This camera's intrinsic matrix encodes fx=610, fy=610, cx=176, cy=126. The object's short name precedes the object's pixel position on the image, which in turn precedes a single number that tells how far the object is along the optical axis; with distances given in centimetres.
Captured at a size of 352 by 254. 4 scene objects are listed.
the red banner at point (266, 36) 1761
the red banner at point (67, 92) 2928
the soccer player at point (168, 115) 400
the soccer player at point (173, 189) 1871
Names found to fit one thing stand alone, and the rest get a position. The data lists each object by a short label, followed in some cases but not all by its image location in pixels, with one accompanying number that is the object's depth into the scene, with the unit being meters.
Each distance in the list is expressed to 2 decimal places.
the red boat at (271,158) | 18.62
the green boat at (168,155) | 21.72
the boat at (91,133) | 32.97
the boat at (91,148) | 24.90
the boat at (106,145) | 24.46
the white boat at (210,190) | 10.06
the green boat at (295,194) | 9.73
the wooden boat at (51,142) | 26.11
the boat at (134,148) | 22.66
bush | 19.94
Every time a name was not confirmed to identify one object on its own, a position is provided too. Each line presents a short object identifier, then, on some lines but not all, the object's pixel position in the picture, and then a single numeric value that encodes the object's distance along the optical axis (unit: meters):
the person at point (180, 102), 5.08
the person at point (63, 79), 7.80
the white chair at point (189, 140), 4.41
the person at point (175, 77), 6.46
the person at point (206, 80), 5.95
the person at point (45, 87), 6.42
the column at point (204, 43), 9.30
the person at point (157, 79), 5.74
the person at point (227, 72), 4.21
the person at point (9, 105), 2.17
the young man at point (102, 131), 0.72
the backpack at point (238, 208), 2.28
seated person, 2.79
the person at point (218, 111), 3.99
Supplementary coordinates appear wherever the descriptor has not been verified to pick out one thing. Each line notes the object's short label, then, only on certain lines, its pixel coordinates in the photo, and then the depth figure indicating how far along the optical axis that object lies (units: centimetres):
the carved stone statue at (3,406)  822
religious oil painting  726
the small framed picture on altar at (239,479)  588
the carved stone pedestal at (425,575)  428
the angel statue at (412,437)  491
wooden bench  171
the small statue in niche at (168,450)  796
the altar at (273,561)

#####

* WHAT THE TASK REQUIRES: Word for word, restate the whole of the material above.

* TASK OUTPUT:
This camera's intrinsic matrix encodes fx=610, fy=610, cx=176, cy=126. The object's short name precedes the object's pixel position on the image, which in turn precedes a single number that tells how far the object is along the optical axis; with distances given in centimetres.
Captured at a size of 352 by 254. 4 scene objects are listed.
the red banner at point (266, 36) 1761
the red banner at point (67, 92) 2928
the soccer player at point (168, 115) 400
the soccer player at point (173, 189) 1871
Names found to fit one thing stand alone, and the rest get a position. The data lists each object by a short label, followed in some cases but not all by its image location in pixels, with one accompanying number that is the object's depth into the scene, with the unit being meters.
Each distance in the list is expressed to 2 decimal places.
the red boat at (271,158) | 18.62
the green boat at (168,155) | 21.72
the boat at (91,133) | 32.97
the boat at (91,148) | 24.90
the boat at (106,145) | 24.46
the white boat at (210,190) | 10.06
the green boat at (295,194) | 9.73
the wooden boat at (51,142) | 26.11
the boat at (134,148) | 22.66
bush | 19.94
Every time a name was not confirmed to identify one object on its own, a position is provided too. Each line presents a short object identifier, then, on some lines but not all, the object's pixel position in the picture, and then a single numeric value that encodes the object's distance along the optical axis (unit: meters):
the person at point (180, 102), 5.08
the person at point (63, 79), 7.80
the white chair at point (189, 140), 4.41
the person at point (175, 77), 6.46
the person at point (206, 80), 5.95
the person at point (45, 87), 6.42
the column at point (204, 43), 9.30
the person at point (157, 79), 5.74
the person at point (227, 72), 4.21
the person at point (9, 105), 2.17
the young man at point (102, 131), 0.72
the backpack at point (238, 208), 2.28
seated person, 2.79
the person at point (218, 111), 3.99
Supplementary coordinates appear wherever the descriptor has not been verified to pick out one thing. Each line notes the object's short label, then, only on certain lines, its pixel coordinates in the photo, and then the depth figure indicating how far along the optical axis that object lies (units: centimetres):
the carved stone statue at (3,406)  822
religious oil painting  726
the small framed picture on altar at (239,479)  588
the carved stone pedestal at (425,575)  428
the angel statue at (412,437)  491
wooden bench  171
the small statue in niche at (168,450)  796
the altar at (273,561)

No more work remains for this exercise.